Actions to take
1) Reproduce word for word the part of the prime gap problem that begins at the words "Let $p_k ( k" and stops after "prime counting function.".
2) Continue the prime gap problem, picking up right after its last sentence.

**** Extract to read ****

Let $p_k ( k \geq 1)$ be an enumeration of all the positive primes with $p_1 = 2$ and $p_k < p_{k+1}$ for all $k \geq 1$. Prove that if $n$ is sufficiently large, then there is a prime gap $G(p_k, p_{k+1})$ with $p_k \leq n$ and $p_{k+1} - p_k > \frac{1}{2}\ln(n)$.
HINT: Let $m$ be the largest integer with $p_m \leq n$. Consider $\sum_{k=1}^m (p_{k+1} - p_k)$ and apply the Prime Number Theorem to $\pi(x)$.
$\pi(x)$ is the prime counting function.
I didn't have a clue how to do this so I looked in the answers and this is what it says:
If $n$ is sufficently large given $n$, we have $\pi(n) \leq \frac{5n}{4 \ln(n)}$. If $m$ is the largest integer with $p_m \leq n$, then $\pi(n) = m$. If $p_{k+1} - p_k \leq \frac{1}{2} \ln(n)$ for all $k \leq m$ then
$$n \leq p_{m+1} - 1 \leq 1 + \sum_{i = 1}^m(p_{k+1} - p_k) \leq 1 + \frac{1}{2} \ln(n) \cdot m \leq 1 + \frac{1}{2} \cdot \ln(n) \cdot \frac{5}{4} \cdot \frac{n}{\ln(n)} = 1 + \frac{5n}{8}.$$
This gives a contradiction if $\frac{3n}{8} > 1$, in paarticular, for $n \geq 3$.

**** Source information ****

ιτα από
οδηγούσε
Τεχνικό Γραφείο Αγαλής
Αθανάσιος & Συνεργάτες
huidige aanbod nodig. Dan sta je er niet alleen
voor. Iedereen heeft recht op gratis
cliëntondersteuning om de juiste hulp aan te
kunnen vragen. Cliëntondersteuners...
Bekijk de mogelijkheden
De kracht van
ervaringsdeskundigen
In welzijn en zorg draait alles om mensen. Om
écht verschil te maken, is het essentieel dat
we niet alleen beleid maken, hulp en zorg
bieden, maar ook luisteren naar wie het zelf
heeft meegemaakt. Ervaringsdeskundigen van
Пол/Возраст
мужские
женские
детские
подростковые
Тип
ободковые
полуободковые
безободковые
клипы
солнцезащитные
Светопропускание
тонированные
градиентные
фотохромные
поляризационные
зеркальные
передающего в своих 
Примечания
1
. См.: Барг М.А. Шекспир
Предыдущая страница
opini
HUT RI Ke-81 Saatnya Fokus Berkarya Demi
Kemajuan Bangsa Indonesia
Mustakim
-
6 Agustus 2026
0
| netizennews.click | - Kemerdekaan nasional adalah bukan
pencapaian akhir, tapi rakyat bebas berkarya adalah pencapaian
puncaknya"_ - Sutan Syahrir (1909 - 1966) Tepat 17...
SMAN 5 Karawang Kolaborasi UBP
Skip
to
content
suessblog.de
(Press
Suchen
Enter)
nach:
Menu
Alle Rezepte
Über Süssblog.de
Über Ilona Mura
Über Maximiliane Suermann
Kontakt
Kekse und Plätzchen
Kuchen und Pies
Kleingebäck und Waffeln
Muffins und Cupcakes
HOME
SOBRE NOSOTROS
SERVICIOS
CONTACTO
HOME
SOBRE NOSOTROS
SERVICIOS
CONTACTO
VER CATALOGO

****

Responses per task
1)
Let $p_k ( k \geq 1)$ be an enumeration of all the positive primes with $p_1 = 2$ and $p_k < p_{k+1}$ for all $k \geq 1$. Prove that if $n$ is sufficiently large, then there is a prime gap $G(p_k, p_{k+1})$ with $p_k \leq n$ and $p_{k+1} - p_k > \frac{1}{2}\ln(n)$.
HINT: Let $m$ be the largest integer with $p_m \leq n$. Consider $\sum_{k=1}^m (p_{k+1} - p_k)$ and apply the Prime Number Theorem to $\pi(x)$.
$\pi(x)$ is the prime counting function.

2)
Now, I kind of understand most of everything that's going on, but one this that's making it very hard is the very first line. Where does the $\frac{5}{4}$ come from? I know they've re-aranged the prime number theorem to get it in this form, but I don't get where that number comes from?
Can someone tell me?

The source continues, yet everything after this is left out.